(SOURCE MATERIAL Opens)

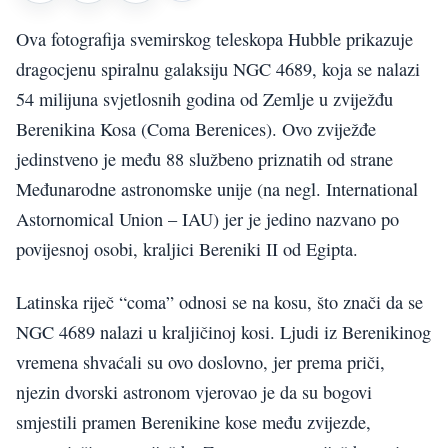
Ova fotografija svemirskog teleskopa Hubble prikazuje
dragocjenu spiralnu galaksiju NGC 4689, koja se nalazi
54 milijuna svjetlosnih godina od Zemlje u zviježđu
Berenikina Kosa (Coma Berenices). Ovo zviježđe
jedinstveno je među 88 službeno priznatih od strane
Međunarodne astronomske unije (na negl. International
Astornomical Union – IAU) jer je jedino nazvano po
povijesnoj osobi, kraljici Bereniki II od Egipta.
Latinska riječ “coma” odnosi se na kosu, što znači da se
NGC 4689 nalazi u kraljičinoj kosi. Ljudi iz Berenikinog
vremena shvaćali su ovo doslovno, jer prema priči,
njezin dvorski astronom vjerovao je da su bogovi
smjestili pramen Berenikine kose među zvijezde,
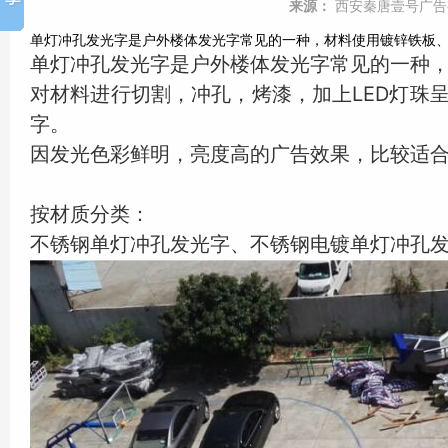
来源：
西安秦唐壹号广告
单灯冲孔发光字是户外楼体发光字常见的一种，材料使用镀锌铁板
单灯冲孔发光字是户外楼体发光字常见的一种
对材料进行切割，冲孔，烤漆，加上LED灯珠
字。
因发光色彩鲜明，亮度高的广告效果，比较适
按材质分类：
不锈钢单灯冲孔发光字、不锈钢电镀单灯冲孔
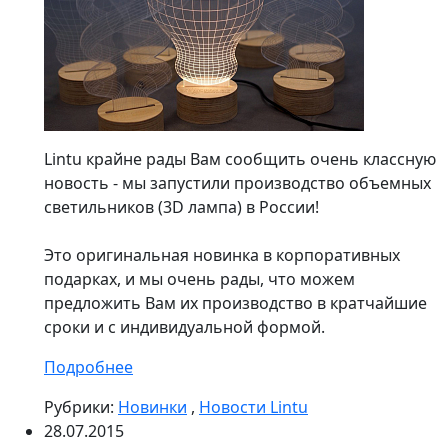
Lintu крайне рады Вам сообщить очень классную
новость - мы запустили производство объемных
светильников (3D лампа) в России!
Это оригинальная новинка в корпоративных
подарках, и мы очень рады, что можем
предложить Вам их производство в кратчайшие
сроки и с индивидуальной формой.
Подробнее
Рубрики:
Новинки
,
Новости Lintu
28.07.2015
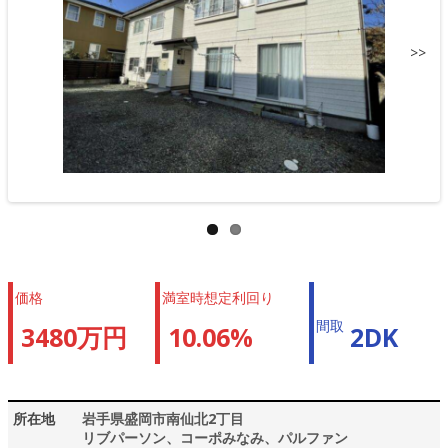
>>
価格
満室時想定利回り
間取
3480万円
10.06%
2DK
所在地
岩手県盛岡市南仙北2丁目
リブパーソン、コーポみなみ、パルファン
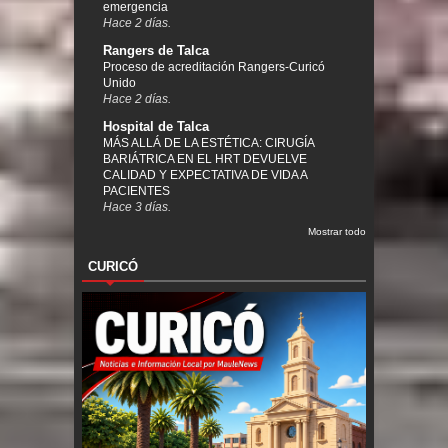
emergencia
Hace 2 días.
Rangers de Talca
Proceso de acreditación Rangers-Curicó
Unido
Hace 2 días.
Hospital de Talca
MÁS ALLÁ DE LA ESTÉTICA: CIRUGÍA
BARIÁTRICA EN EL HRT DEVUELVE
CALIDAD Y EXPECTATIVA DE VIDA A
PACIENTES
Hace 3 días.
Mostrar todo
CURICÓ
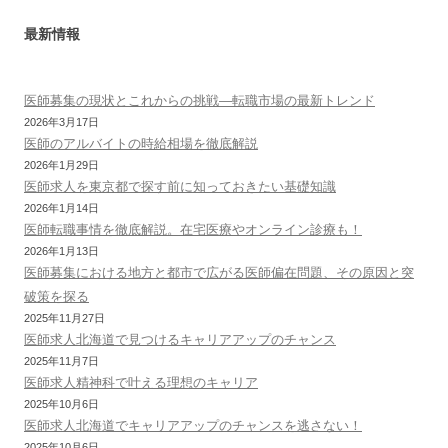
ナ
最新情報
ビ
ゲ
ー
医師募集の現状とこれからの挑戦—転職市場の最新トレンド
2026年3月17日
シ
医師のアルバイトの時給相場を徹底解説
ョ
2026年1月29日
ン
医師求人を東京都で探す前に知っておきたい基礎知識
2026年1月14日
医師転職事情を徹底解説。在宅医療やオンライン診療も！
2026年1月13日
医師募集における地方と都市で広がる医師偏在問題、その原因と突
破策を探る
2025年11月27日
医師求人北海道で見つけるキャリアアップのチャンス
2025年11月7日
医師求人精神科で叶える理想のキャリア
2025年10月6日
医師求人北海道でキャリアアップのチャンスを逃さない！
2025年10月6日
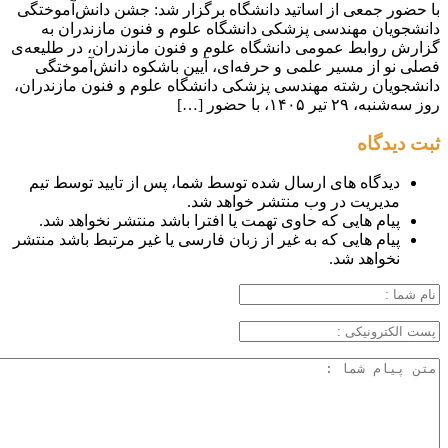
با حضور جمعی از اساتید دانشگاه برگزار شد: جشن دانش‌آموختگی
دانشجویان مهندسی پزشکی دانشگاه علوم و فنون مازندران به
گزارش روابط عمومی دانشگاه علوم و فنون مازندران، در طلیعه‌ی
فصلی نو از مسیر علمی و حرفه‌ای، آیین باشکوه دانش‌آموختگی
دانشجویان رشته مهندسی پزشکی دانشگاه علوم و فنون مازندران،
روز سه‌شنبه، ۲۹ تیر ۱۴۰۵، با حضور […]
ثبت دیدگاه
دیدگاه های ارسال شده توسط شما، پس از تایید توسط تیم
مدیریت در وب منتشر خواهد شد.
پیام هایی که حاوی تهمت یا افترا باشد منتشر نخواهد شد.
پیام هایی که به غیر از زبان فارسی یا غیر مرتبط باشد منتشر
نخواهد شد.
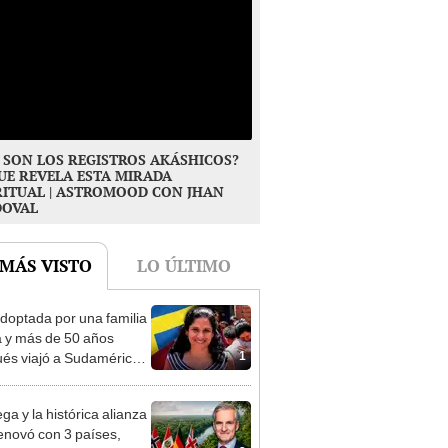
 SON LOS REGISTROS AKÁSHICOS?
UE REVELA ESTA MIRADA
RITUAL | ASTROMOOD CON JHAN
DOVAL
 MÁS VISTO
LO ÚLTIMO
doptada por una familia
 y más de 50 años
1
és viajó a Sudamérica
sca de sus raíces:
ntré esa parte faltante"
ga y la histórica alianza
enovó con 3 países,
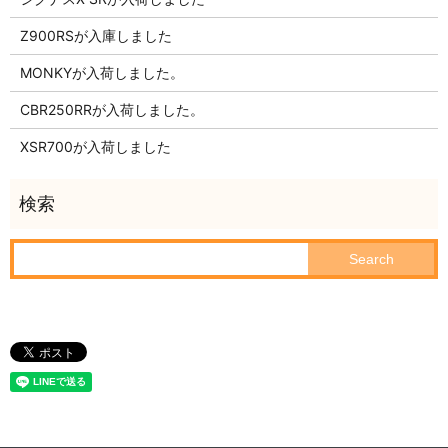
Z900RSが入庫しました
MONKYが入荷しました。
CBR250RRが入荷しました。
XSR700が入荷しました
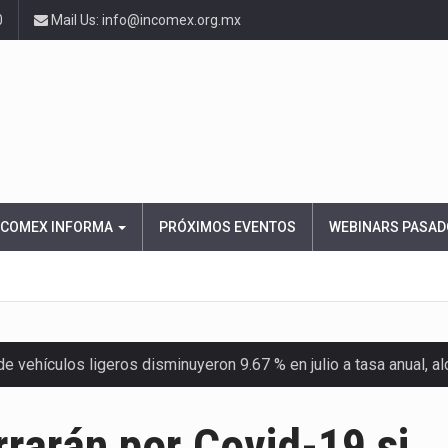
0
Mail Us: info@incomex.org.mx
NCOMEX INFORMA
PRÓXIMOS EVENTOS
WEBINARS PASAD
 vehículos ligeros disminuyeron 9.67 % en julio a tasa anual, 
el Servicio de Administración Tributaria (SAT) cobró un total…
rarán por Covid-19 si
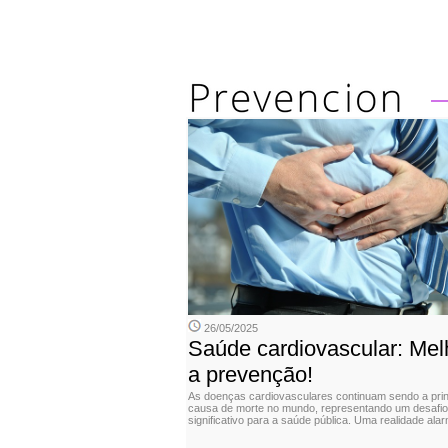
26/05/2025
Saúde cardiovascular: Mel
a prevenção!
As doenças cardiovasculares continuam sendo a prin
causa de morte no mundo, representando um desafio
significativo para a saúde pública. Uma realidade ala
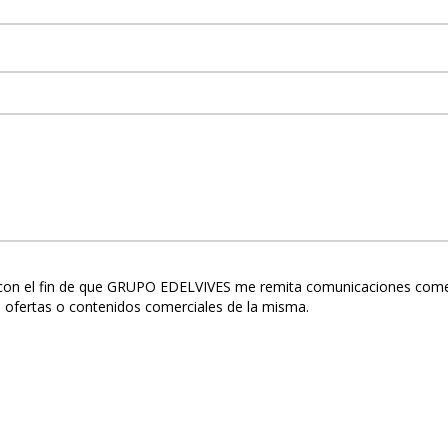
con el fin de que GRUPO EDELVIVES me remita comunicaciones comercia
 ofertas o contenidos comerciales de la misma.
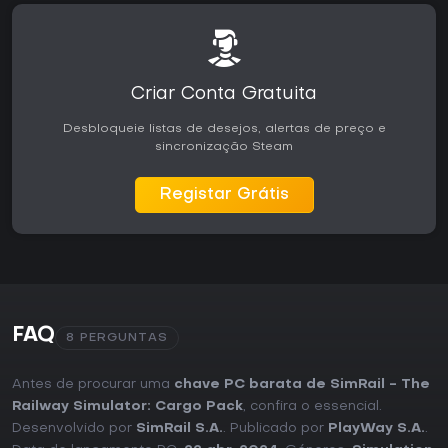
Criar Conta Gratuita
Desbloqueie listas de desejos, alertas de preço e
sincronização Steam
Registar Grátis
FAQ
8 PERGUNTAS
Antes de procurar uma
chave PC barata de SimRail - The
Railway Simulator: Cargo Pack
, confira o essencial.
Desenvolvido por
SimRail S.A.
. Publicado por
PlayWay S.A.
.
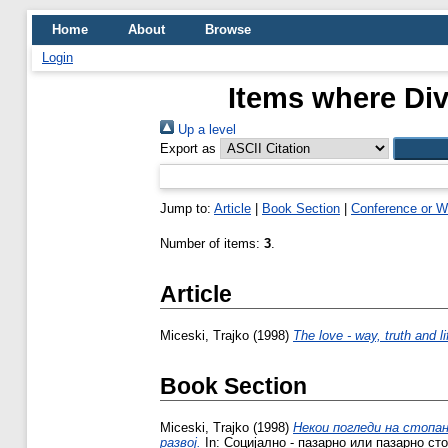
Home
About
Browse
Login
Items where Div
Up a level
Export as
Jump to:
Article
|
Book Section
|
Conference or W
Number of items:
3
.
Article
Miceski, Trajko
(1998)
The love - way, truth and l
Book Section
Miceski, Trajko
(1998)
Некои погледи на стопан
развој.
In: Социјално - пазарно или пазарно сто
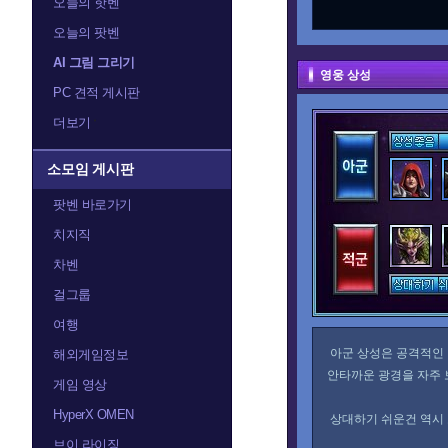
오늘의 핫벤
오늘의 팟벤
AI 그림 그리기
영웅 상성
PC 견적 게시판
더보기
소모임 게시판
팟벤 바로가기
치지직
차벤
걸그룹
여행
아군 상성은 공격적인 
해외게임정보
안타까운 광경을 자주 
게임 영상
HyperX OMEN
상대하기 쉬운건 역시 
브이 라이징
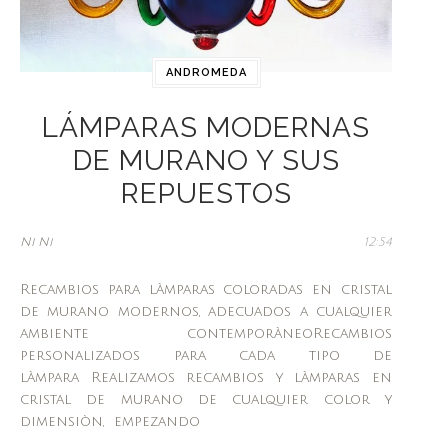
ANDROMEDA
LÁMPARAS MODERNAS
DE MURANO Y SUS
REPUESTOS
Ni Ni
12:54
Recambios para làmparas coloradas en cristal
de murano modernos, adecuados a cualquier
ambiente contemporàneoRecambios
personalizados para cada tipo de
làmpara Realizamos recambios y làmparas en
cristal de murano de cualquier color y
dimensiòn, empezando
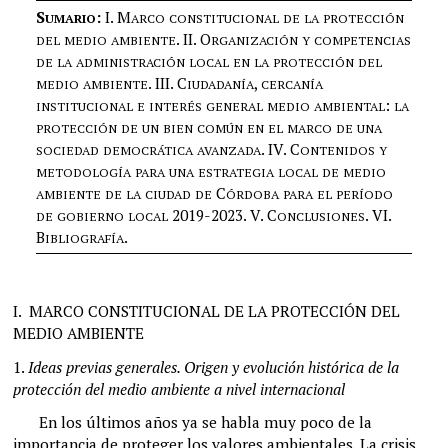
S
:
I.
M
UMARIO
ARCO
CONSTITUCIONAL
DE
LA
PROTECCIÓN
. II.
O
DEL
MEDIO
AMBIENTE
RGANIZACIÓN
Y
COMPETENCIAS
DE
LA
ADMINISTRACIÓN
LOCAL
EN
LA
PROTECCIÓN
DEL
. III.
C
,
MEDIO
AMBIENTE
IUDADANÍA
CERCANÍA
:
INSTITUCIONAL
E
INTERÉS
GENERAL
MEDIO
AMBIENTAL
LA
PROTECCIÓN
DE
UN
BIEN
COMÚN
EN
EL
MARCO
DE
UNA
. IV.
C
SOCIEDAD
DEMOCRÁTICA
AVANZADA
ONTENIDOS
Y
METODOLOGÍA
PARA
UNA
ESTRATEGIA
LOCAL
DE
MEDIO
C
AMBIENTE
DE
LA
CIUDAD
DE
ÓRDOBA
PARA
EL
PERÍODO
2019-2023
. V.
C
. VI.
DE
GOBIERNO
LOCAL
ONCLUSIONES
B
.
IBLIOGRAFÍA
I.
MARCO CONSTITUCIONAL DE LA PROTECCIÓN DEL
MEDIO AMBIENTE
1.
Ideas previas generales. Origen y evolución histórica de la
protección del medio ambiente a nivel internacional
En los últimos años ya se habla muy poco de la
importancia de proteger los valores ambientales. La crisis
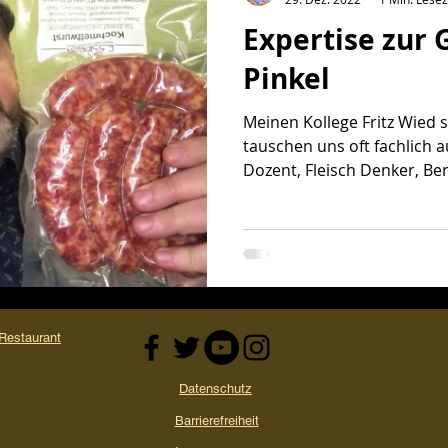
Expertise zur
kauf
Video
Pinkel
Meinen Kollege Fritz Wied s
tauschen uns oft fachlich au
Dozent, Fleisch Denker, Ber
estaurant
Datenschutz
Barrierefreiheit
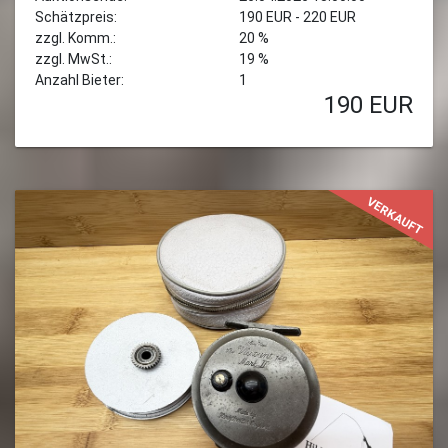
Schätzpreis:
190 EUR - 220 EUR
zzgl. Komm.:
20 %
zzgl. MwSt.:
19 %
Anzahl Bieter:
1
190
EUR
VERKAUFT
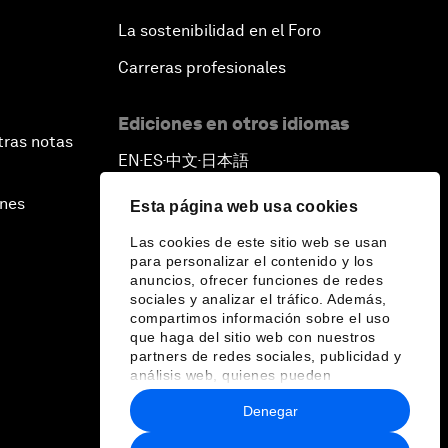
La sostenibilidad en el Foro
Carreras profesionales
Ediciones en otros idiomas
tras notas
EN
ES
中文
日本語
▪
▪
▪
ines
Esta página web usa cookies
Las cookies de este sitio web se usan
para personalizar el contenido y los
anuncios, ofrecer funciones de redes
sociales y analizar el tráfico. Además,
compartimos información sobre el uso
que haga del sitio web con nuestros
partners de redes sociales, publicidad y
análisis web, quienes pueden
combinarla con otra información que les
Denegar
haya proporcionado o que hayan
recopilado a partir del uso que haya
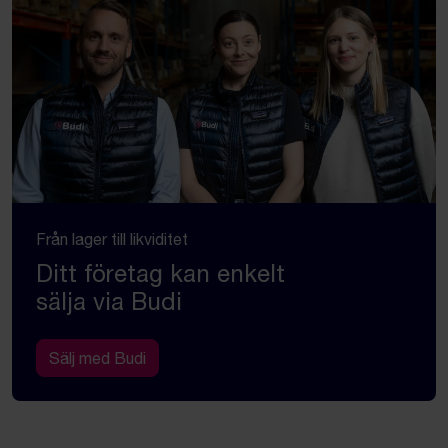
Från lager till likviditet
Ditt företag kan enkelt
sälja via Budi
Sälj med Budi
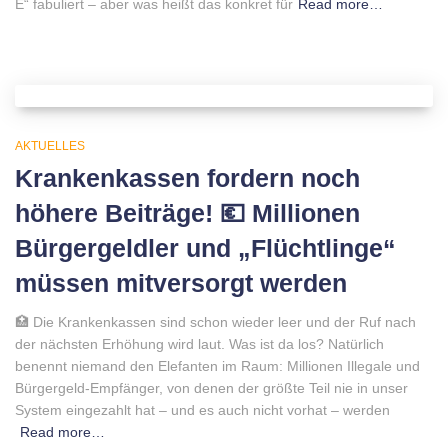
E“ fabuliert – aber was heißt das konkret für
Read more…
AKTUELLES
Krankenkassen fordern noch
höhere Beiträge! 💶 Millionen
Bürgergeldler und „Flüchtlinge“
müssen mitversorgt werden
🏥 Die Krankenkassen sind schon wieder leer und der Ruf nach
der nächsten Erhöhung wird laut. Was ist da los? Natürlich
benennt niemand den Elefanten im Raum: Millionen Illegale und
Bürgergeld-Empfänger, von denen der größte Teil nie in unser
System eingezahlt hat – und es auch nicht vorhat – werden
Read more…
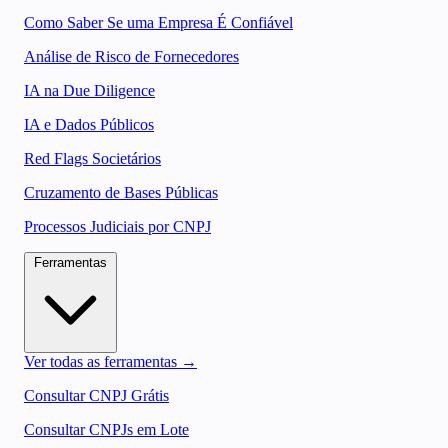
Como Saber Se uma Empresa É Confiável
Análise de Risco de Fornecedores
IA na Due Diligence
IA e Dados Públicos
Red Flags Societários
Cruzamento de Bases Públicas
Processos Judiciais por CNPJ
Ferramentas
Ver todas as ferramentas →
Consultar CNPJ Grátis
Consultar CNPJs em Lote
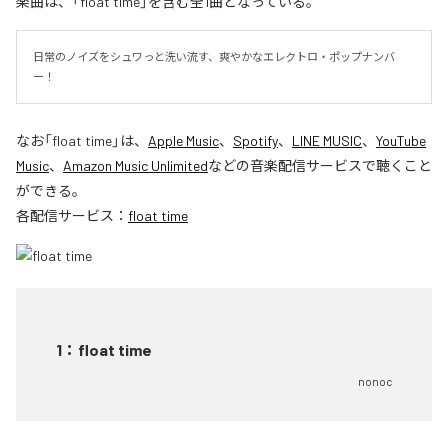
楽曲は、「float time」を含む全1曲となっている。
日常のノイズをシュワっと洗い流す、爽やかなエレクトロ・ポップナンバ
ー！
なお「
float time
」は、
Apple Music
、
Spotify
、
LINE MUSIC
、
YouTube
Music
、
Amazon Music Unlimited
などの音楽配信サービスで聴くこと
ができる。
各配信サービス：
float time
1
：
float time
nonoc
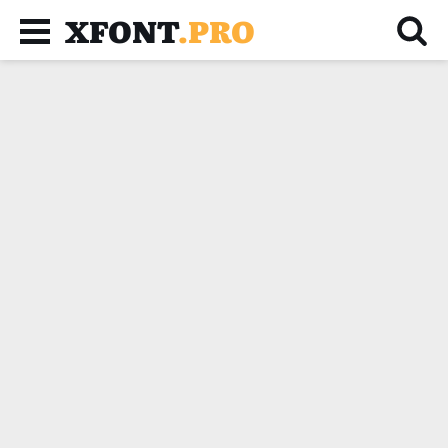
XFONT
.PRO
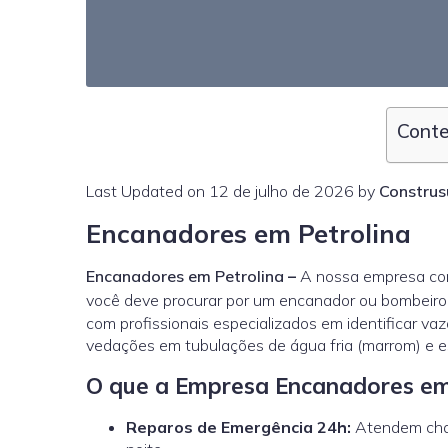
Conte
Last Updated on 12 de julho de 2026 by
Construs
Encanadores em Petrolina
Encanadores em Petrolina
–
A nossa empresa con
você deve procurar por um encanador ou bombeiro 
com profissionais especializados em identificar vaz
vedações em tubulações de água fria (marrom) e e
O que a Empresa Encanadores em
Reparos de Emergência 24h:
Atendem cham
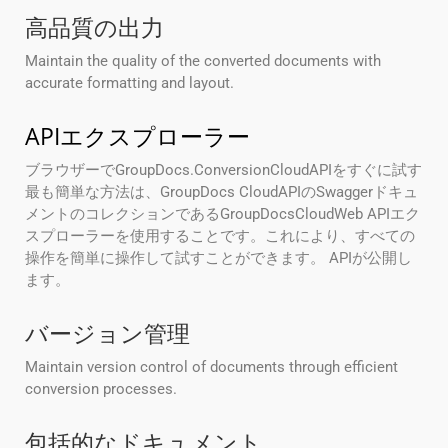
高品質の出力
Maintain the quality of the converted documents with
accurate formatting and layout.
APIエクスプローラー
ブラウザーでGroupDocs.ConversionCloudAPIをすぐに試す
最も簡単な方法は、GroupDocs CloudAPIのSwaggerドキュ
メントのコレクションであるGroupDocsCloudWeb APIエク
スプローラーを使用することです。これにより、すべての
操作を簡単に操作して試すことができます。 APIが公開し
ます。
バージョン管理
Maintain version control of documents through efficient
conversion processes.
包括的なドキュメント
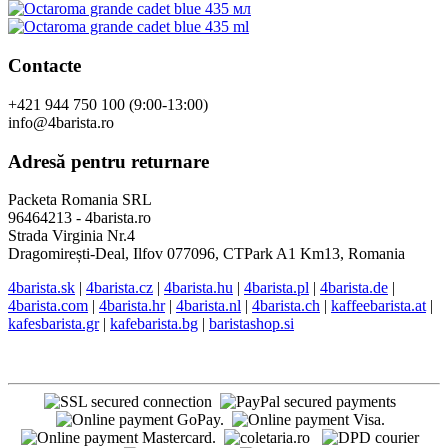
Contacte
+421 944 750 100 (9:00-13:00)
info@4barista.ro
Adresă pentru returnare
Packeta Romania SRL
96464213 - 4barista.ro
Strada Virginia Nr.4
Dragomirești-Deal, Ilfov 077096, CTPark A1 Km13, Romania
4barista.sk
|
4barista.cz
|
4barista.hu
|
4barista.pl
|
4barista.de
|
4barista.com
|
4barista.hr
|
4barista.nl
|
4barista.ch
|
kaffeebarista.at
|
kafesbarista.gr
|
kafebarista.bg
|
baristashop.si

(SOURCE MATERIAL Closes)

* [WHAT YOU NEED TO DO]
Restate word for word the entries above from the line with "فصلی نو از مسیر" through the line with "پیام هایی که حاوی", inclusive, leaving out everything else.

* [TASK RESULT]
فصلی نو از مسیر علمی و حرفه‌ای، آیین باشکوه دانش‌آموختگی
دانشجویان رشته مهندسی پزشکی دانشگاه علوم و فنون مازندران،
روز سه‌شنبه، ۲۹ تیر ۱۴۰۵، با حضور […]
ثبت دیدگاه
دیدگاه های ارسال شده توسط شما، پس از تایید توسط تیم
مدیریت در وب منتشر خواهد شد.
پیام هایی که حاوی تهمت یا افترا باشد منتشر نخواهد شد.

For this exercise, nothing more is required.